__Dataset entries__:
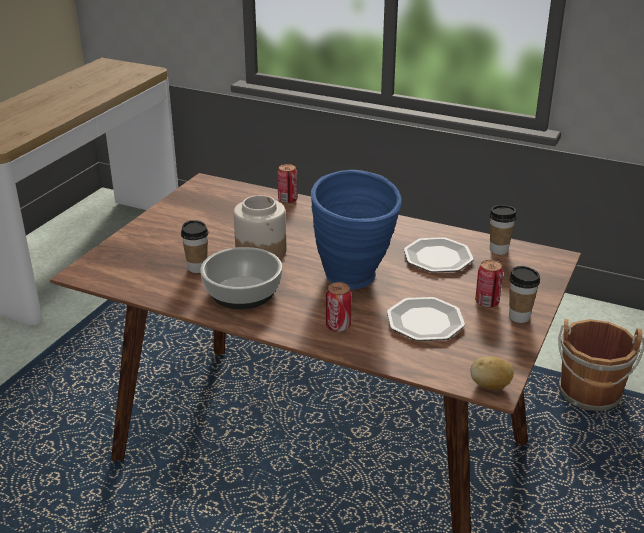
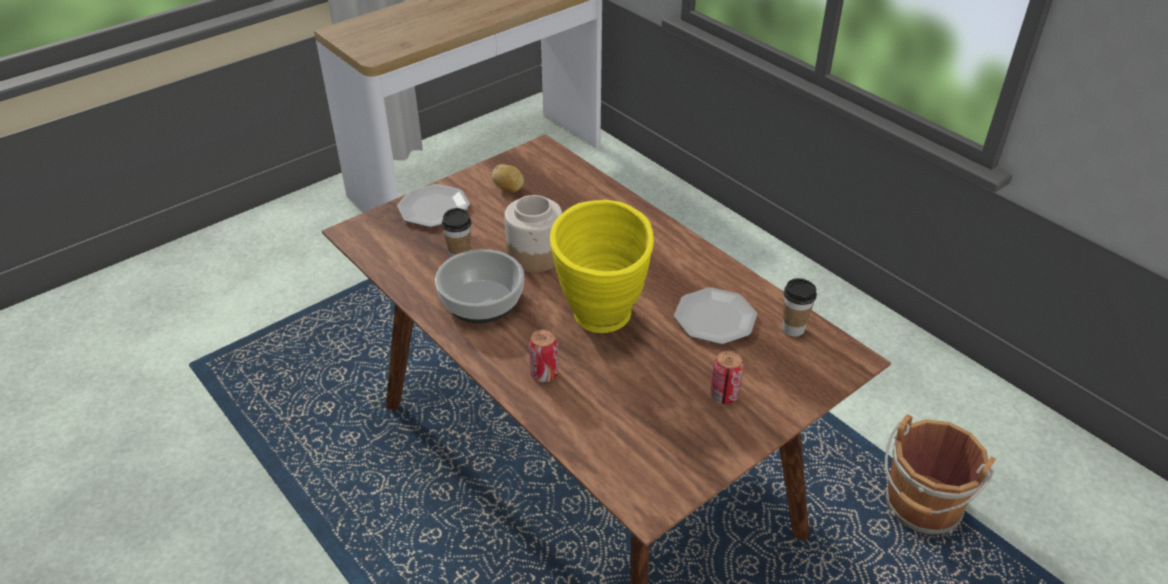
camera: 25 degrees right, 10 degrees up
(287, 200) = (610, 194): can -> none
(355, 282) = (601, 324): blue vase -> yellow vase
(425, 321) = (638, 398): plate -> plate (434, 208)
(490, 386) = (644, 504): potato -> potato (509, 189)
(519, 317) = (746, 427): cup -> none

__Requirement__:
When a line holds the string "none", pull it out of the listing.

__Exercise result__:
(287, 200) = (610, 194): can -> none
(519, 317) = (746, 427): cup -> none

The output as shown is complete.